[Stored records]
--- Begin ---

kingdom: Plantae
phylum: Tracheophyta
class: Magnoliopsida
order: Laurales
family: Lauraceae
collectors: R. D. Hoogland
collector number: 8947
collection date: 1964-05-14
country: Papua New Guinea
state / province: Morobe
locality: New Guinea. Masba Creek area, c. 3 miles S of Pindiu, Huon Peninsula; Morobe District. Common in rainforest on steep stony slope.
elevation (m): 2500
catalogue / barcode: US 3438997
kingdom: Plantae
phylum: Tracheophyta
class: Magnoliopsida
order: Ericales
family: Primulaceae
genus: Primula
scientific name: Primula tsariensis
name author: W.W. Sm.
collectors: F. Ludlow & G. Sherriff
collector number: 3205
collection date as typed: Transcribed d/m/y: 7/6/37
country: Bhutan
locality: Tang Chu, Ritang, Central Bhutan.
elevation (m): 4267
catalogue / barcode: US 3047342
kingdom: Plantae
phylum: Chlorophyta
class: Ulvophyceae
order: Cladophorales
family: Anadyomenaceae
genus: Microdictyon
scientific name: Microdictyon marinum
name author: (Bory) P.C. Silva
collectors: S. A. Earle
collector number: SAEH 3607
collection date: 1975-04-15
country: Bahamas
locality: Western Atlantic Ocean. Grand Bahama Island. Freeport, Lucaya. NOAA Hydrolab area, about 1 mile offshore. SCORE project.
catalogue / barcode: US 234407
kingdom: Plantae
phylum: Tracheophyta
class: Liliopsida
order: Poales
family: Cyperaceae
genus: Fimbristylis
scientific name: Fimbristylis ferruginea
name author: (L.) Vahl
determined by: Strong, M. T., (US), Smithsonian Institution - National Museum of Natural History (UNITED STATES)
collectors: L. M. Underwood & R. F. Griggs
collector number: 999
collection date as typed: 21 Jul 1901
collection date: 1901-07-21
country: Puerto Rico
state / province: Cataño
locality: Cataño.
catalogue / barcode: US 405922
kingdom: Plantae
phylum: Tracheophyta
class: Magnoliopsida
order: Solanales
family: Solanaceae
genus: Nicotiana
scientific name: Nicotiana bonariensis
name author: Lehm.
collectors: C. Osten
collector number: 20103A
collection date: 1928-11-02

--- End ---

■ **Do this**:
Lay out every line of the items above as a numbered list, leaving out any blank lines.

■ **Task result**:
1. kingdom: Plantae
2. phylum: Tracheophyta
3. class: Magnoliopsida
4. order: Laurales
5. family: Lauraceae
6. collectors: R. D. Hoogland
7. collector number: 8947
8. collection date: 1964-05-14
9. country: Papua New Guinea
10. state / province: Morobe
11. locality: New Guinea. Masba Creek area, c. 3 miles S of Pindiu, Huon Peninsula; Morobe District. Common in rainforest on steep stony slope.
12. elevation (m): 2500
13. catalogue / barcode: US 3438997
14. kingdom: Plantae
15. phylum: Tracheophyta
16. class: Magnoliopsida
17. order: Ericales
18. family: Primulaceae
19. genus: Primula
20. scientific name: Primula tsariensis
21. name author: W.W. Sm.
22. collectors: F. Ludlow & G. Sherriff
23. collector number: 3205
24. collection date as typed: Transcribed d/m/y: 7/6/37
25. country: Bhutan
26. locality: Tang Chu, Ritang, Central Bhutan.
27. elevation (m): 4267
28. catalogue / barcode: US 3047342
29. kingdom: Plantae
30. phylum: Chlorophyta
31. class: Ulvophyceae
32. order: Cladophorales
33. family: Anadyomenaceae
34. genus: Microdictyon
35. scientific name: Microdictyon marinum
36. name author: (Bory) P.C. Silva
37. collectors: S. A. Earle
38. collector number: SAEH 3607
39. collection date: 1975-04-15
40. country: Bahamas
41. locality: Western Atlantic Ocean. Grand Bahama Island. Freeport, Lucaya. NOAA Hydrolab area, about 1 mile offshore. SCORE project.
42. catalogue / barcode: US 234407
43. kingdom: Plantae
44. phylum: Tracheophyta
45. class: Liliopsida
46. order: Poales
47. family: Cyperaceae
48. genus: Fimbristylis
49. scientific name: Fimbristylis ferruginea
50. name author: (L.) Vahl
51. determined by: Strong, M. T., (US), Smithsonian Institution - National Museum of Natural History (UNITED STATES)
52. collectors: L. M. Underwood & R. F. Griggs
53. collector number: 999
54. collection date as typed: 21 Jul 1901
55. collection date: 1901-07-21
56. country: Puerto Rico
57. state / province: Cataño
58. locality: Cataño.
59. catalogue / barcode: US 405922
60. kingdom: Plantae
61. phylum: Tracheophyta
62. class: Magnoliopsida
63. order: Solanales
64. family: Solanaceae
65. genus: Nicotiana
66. scientific name: Nicotiana bonariensis
67. name author: Lehm.
68. collectors: C. Osten
69. collector number: 20103A
70. collection date: 1928-11-02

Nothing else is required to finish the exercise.